Like Allie-Cox, Reyes had never played college football before. Reyes grew up in Chile before he moved to the United States at the age of 14, when he starred as a basketball player at North Broward Prep in Florida. He was encouraged by the football coaches to play both sports, and went through a few practices as a tight end. He was primarily interested in basketball, however, and had concerns about getting injured on the football field and harming his basketball career. He never appeared in a game for the team.
“I wanted to go to the NBA; that was my dream my entire childhood, and of course it never happened,” Reyes told the South Florida Sun Sentinel. “So when I was 23, my current agent, my family and my close friends, they were like, ... ‘You’ve got to give this football thing a shot. You’re fast, you’re strong, you’re powerful.’ So my friends, my best friends, and everybody around me convinced me to give it a shot.”
Reyes eventually went to Tulane, where he played Division I basketball. Now, similar to VCU forward turned Indianapolis Colts TE Mo Allie-Cox, he is actively trying to make the switch to the NFL.

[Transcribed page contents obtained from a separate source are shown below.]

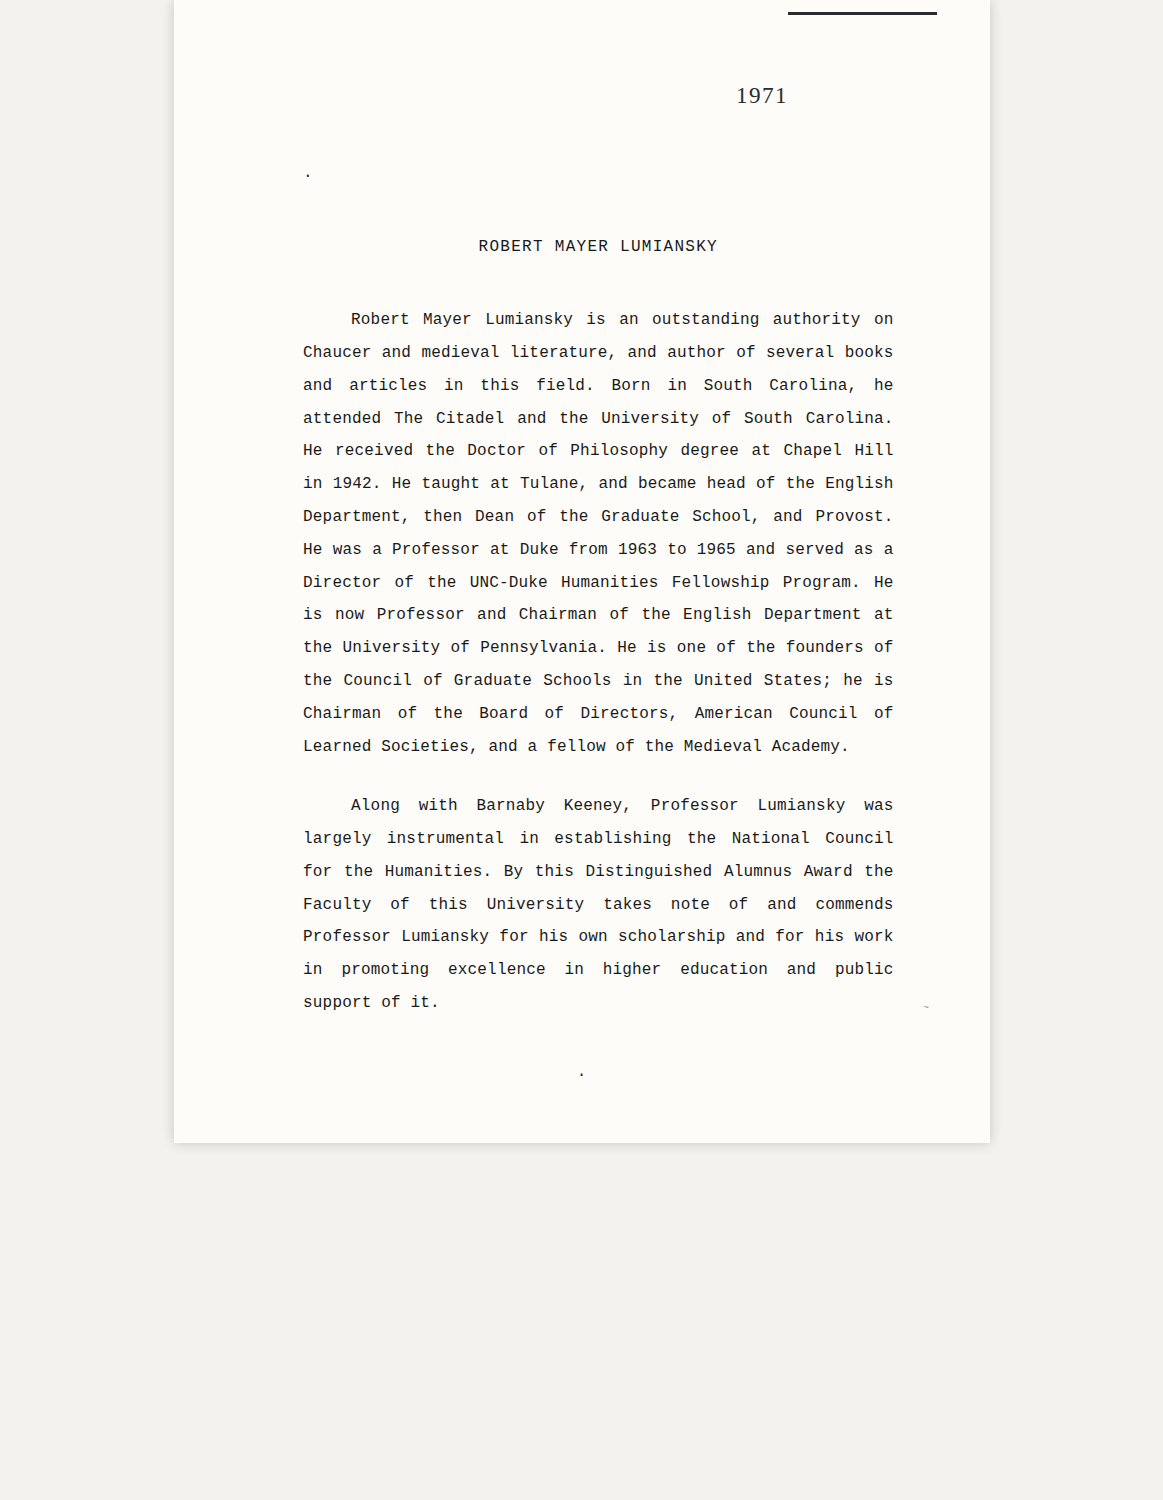1971
·
ROBERT MAYER LUMIANSKY
Robert Mayer Lumiansky is an outstanding authority on Chaucer and medieval literature, and author of several books and articles in this field. Born in South Carolina, he attended The Citadel and the University of South Carolina. He received the Doctor of Philosophy degree at Chapel Hill in 1942. He taught at Tulane, and became head of the English Department, then Dean of the Graduate School, and Provost. He was a Professor at Duke from 1963 to 1965 and served as a Director of the UNC-Duke Humanities Fellowship Program. He is now Professor and Chairman of the English Department at the University of Pennsylvania. He is one of the founders of the Council of Graduate Schools in the United States; he is Chairman of the Board of Directors, American Council of Learned Societies, and a fellow of the Medieval Academy.
Along with Barnaby Keeney, Professor Lumiansky was largely instrumental in establishing the National Council for the Humanities. By this Distinguished Alumnus Award the Faculty of this University takes note of and commends Professor Lumiansky for his own scholarship and for his work in promoting excellence in higher education and public support of it.
~
·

Reyes attempted to enter the NFL through the International Pathway program, which provides foreign athletes with an opportunity to join an NFL team and compete at the professional level. Reyes spent 10 weeks training at the IMG Academy in Florida and then worked out in front of scouts at the University of Florida’s Pro Day at the end of March.
The Washington front office and coaches were so impressed with the young player that they decided to sign him even before the program had ended. While I have been impressed with the young man’s story from the start, I had never, before Thursday night, conceded that he had any real chance of making an NFL roster this season. What I saw in the first preseason game, however, changed my mind.
Reyes is progressing faster than I thought he could. Sure, he was against 3rd-tier competition, but those players have been playing football for their entire lives. Yes, he bobbled both his catches, but he caught them. On top of it all, he lined up at multiple offensive positions and three phases of special teams in the first competitive football game of his life.
We’ve heard all along that Reyes’ dedication and willingness to study would give him a chance. I always expected that chance to truly materialize in 2022. I’m starting to believe that it may come in three more weeks, when NFL rosters are formed.